I’ve finished up the first order linear-chain CRF tagger implementation and a bunch of associated generalizations in the tagging interface. Now it’s time to code up chunkers using CRFs, and I’m faced with the usual problem of how to encode chunks, which are about character spans, as taggings, which are sequences of tokens (words or other units) and tags (aka labels, categories).
Here’s an example of a tokenized string and its encoding using several standards:
The simplest encoding is the IO encoding, which tags each token as either being in (I_X) a particular type of named entity type X or in no entity (O). This encoding is defective in that it can’t represent two entities next to each other, because there’s no boundary tag.
The “industry standard” encoding is the BIO encoding (anyone know who invented this encoding?). It subdivides the in tags as either being begin-of-entity (B_X) or continuation-of-entity (I_X).
The BMEWO encoding further distinguishes end-of-entity (E_X) tokens from mid-entity tokens (M_X), and adds a whole new tag for single-token entities (W_X). I believe the BMEWO encoding was introduced in Andrew Borthwick’s NYU thesis and related papers on “max entropy” named entity recognition around 1998, following Satoshi Sekine’s similar encoding for decision tree named entity recognition. (Satoshi and David Nadeau just released their Survey of NER.)
I introduced the BMEWO+ encoding for the LingPipe HMM-based chunkers. Because of the conditional independence assumptions in HMMs, they can’t use information about preceding or following words. Adding finer-grained information to the tags themselves implicitly encodes a kind of longer-distance information. This allows a different model to generate words after person entities (e.g. John said), for example, than generates words before location entities (e.g. in Boston). The tag transition constraints (B_X must be followed by M_X or E_X, etc.) propagate decisions, allowing a strong location-preceding word to trigger a location.
Note that it also adds a begin and end of sequence subcategorization to the out tags. This helped reduce the confusion between English sentence capitalization and proper name capitalization.
Transition and Feature Tying
Consider the BMEWO notation. At least for regular named-entity recognition in text, we probably don’t want to distinguish being preceded by an end-of-entity token labeled E_X from a whole entity token labeled W_X.
In HMMs, we’d tie transitions, so p(T|E_X) = p(T|W_X) for all tags T.
In CRFs, we could tie the feature generation process, so having either preceding tag (end or whole entity) produces the same features, and hence the same probability estimates.

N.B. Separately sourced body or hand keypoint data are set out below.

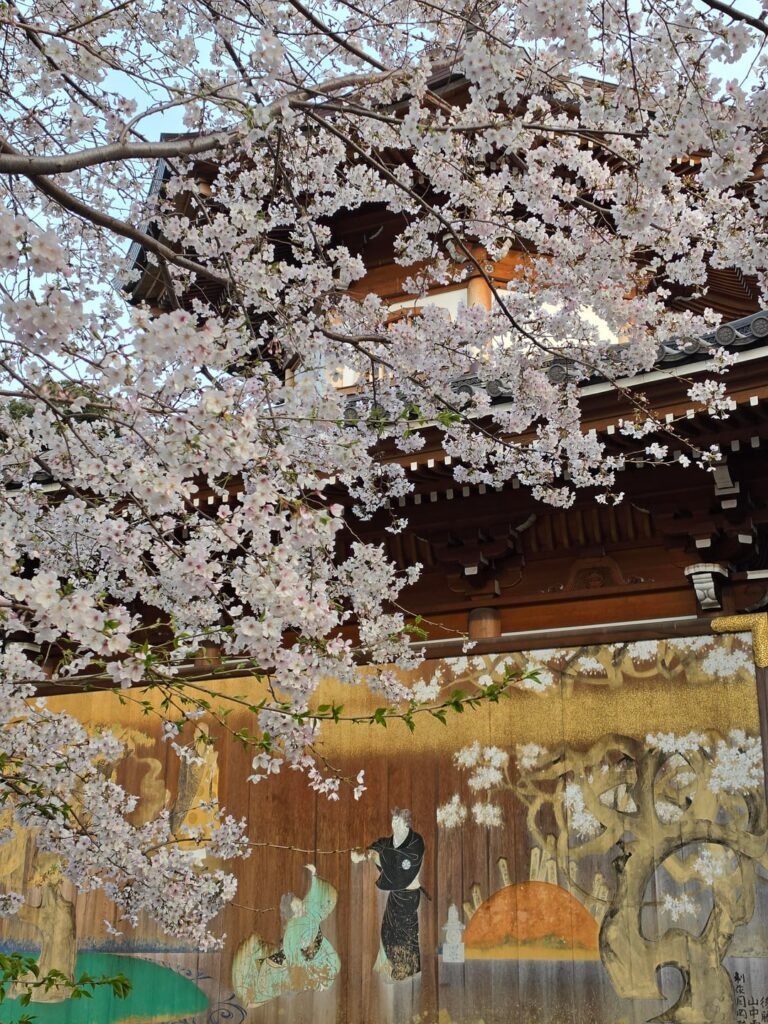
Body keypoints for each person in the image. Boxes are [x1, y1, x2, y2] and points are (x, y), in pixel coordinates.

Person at [232, 864, 340, 1007]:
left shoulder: (309, 912)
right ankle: (254, 988)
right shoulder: (293, 928)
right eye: (295, 907)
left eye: (299, 903)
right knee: (268, 971)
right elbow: (291, 954)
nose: (299, 907)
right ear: (291, 912)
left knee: (332, 965)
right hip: (302, 963)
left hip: (320, 957)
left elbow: (321, 899)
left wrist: (314, 876)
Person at [352, 808, 424, 981]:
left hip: (409, 896)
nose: (393, 825)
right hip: (396, 896)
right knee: (388, 930)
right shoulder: (393, 841)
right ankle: (393, 964)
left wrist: (376, 856)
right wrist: (365, 854)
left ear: (406, 823)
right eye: (392, 821)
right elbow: (380, 846)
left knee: (405, 932)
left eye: (397, 821)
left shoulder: (415, 843)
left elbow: (399, 863)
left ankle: (405, 967)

First-best decoding in a first-order CRF or HMM is quadratic in the number of tags (and linear in the number of tokens). Here’s a rundown:
Legal Transition Pruning
It’s not quite as bad as number of tags squared in practice, because not every tag can follow every other tag in the more complex codings. Even in BIO encoding, I_X can only follow B_X. In BMEWO encoding, M_X and E_X can only follow B_X or I_X, and O can only follow O, E_X, or W_X.
Of course, this is a major pain to compute and specify in the API, as you need some way of figuring out legal transitions. For HMMs, I used the fact that transition probabilities were zero to rule out consideration. I’ll have to add some way to specify legal transitions if I implement something general for CRF tagger decoding.
Necessary for CRFs?
Jenny Finkel recently told me she really thought IO encoding is all you need in most cases. It’s how I coded a single-entity problem for the mechanical Turkers for NE annotation. As far as encodability, it’s fine for MUC, almost OK for Biocreative [there are a couple contiguous entities, I think], but degenerate in general. The really nice thing about this encoding is that for a single entity type, we can get away with a single feature vector.
The recent Ratinov and Roth NE survey concluded BMEWO was superior to BIO for a second-order online logistic model (basically what’s known as a MEMM, but with best guess at each token enforced going forward).
I found BMEWO+ worked best for single-entity and small entity set tagging for our HMMs.
What to Do for First-Order CRFs?
What I don’t know is what I should do for CRFs. I’ve settled on only using first-order CRFs, and not having feature extraction depend on the output tag (or more precisely, every feature is crossed with every output tag at every position).
I’m tempted to try to punt and write up a flexible TaggingChunkingCodec interface and let the user specify it. The real problem is that evaluation’s not simple in this context, because results vary pretty dramatically based on features. That’s why I love and hate CRFs.